No handles tho for doors and stuff, think they're for like pull-ups and squat added resistance


----------



## gaz90 (Jun 19, 2014)

in my basement gym i only have a rack, adjustable bench, bar and plates.

but with bands i can do tricep pushdowns, chest flys/crossover variations, leg curls, banded goodmornings are pretty good too, band curls


----------



## Dan94 (Dec 29, 2013)

gaz90 said:


> in my basement gym i only have a rack, adjustable bench, bar and plates.
> 
> but with bands i can do tricep pushdowns, chest flys/crossover variations, leg curls, banded goodmornings are pretty good too, band curls


sounds similar to me mate, what bands did you get? theres alot of normal ones out there, but hard to find some with the door anchor thing, found some in US but would be expensive for P&P


----------



## gaz90 (Jun 19, 2014)

Dan94 said:


> sounds similar to me mate, what bands did you get? theres alot of normal ones out there, but hard to find some with the door anchor thing, found some in US but would be expensive for P&P


i got loads from this crowd. was the cheapest i could find

http://www.ironwoodyfitness.com/


----------



## nWo (Mar 25, 2014)

Just make sure you don't get cheap unbranded ones, got some off eBay once and it snapped at full stretch, got a pretty savage whip on my shin that drew blood haha.

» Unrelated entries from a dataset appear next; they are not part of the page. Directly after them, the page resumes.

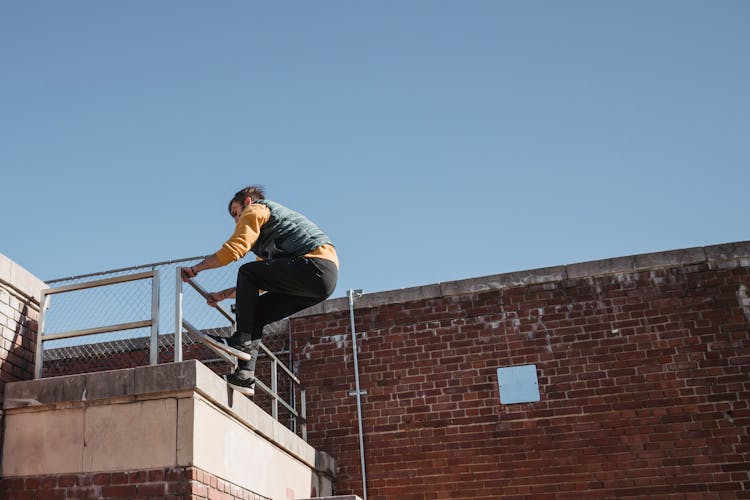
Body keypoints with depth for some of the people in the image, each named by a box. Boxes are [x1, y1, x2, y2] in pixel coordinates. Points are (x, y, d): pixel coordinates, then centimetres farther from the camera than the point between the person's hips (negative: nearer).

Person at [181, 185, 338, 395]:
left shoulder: (256, 210, 9)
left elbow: (233, 249, -6)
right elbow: (260, 285, 35)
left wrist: (194, 269, 4)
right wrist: (223, 295, 34)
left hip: (315, 263, -9)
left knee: (247, 272, -6)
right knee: (255, 313, 10)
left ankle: (242, 341, -13)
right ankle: (245, 375, 2)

Still got the rest of the set, all I use them for these days is just grouping them up and doing band pullaparts for rear delts, brilliant exercise.


----------



## Kazza61 (Jun 14, 2008)

My favourite resistance band was Chumbawamba.


----------



## Dan94 (Dec 29, 2013)

gaz90 said:


> i got loads from this crowd. was the cheapest i could find
> 
> http://www.ironwoodyfitness.com/


what about handles or anchors to put in the door?


----------



## gaz90 (Jun 19, 2014)

Dan94 said:


> what about handles or anchors to put in the door?


no handles. ive never even seen bands with handles come with em. i just hold onto the band, on clip on a large caribiner and hold onto that.

to anchor them, i made my squat rack with band pegs. but you just loop them around a dumbbell or another piece of equipment.


----------